Christian Conrad Sophus, Count Danneskiold-Samsøe (29 August 1836 – 1 November 1908), normally referred to as Christian Danneskiold-Samsøe, was member of the Danish comital family Danneskiold-Samsøe, landowner and administrative leader of the Royal Danish Theatre.

==Early life and education==
He was born in Copenhagen as the son of Postmaster-General Sophus Danneskiold-Samsøe and Frederikke Marie Danneskiold-Samsøe née Levetzow. He completed secondary school in 1855 and became cand. polit. from the University of Copenhagen in 1861.

==Career==
He headed the court of crown prince Frederik (Frederik VIII) in 1869–1876. In August 1894, he succeeded Edvard Fallesen as head of the Royal Danish Theatre. He was instrumental in restoring the economy of the theatre.

==Property==
His wife brought Annerup and Christiansholm into the marriage, transferring ownership of both properties to him in conjunction with the marriage. The two properties were sold in 1874 and 1900. In 1894, he succeeded his father as the owner of Nordfeld, Ålebækgård and Klosterskov on Møn.

==Personal life==
He married Wanda Sophie Elisabeth Candia Zahrtmann (12 August 1842 – 27 April 1916) on 22 January 1863. She was a daughter of captain and later vice admiral and naval minister C. C. Zahrtmann and a cousin of the painter Kristian Zahrtmann. They had six children:
- Christian Valdemar Danneskiold-Samsøe (16 February 1864 – 14 March 1931)

## SUPPLIED INFORMATION
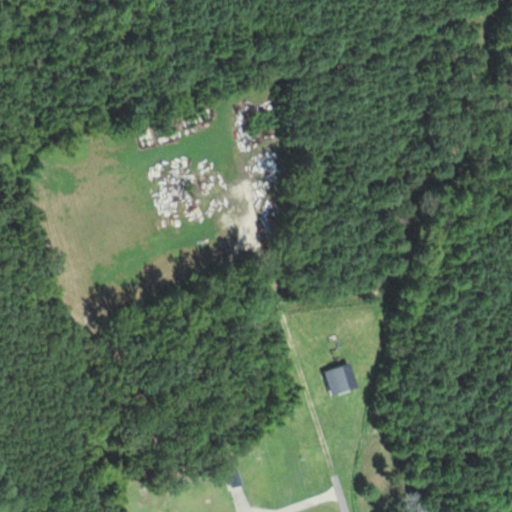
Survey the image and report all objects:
road: (342, 495)
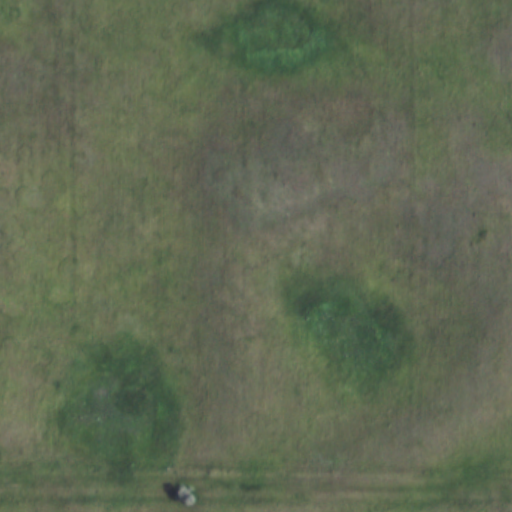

## PROBLEM REQUIREMENTS
Reproduce the passage above about Christian Danneskiold-Samsøe in full, word for word, keeping every line and heading.

## TASK ANSWER
Christian Conrad Sophus, Count Danneskiold-Samsøe (29 August 1836 – 1 November 1908), normally referred to as Christian Danneskiold-Samsøe, was member of the Danish comital family Danneskiold-Samsøe, landowner and administrative leader of the Royal Danish Theatre.

==Early life and education==
He was born in Copenhagen as the son of Postmaster-General Sophus Danneskiold-Samsøe and Frederikke Marie Danneskiold-Samsøe née Levetzow. He completed secondary school in 1855 and became cand. polit. from the University of Copenhagen in 1861.

==Career==
He headed the court of crown prince Frederik (Frederik VIII) in 1869–1876. In August 1894, he succeeded Edvard Fallesen as head of the Royal Danish Theatre. He was instrumental in restoring the economy of the theatre.

==Property==
His wife brought Annerup and Christiansholm into the marriage, transferring ownership of both properties to him in conjunction with the marriage. The two properties were sold in 1874 and 1900. In 1894, he succeeded his father as the owner of Nordfeld, Ålebækgård and Klosterskov on Møn.

==Personal life==
He married Wanda Sophie Elisabeth Candia Zahrtmann (12 August 1842 – 27 April 1916) on 22 January 1863. She was a daughter of captain and later vice admiral and naval minister C. C. Zahrtmann and a cousin of the painter Kristian Zahrtmann. They had six children:
- Christian Valdemar Danneskiold-Samsøe (16 February 1864 – 14 March 1931)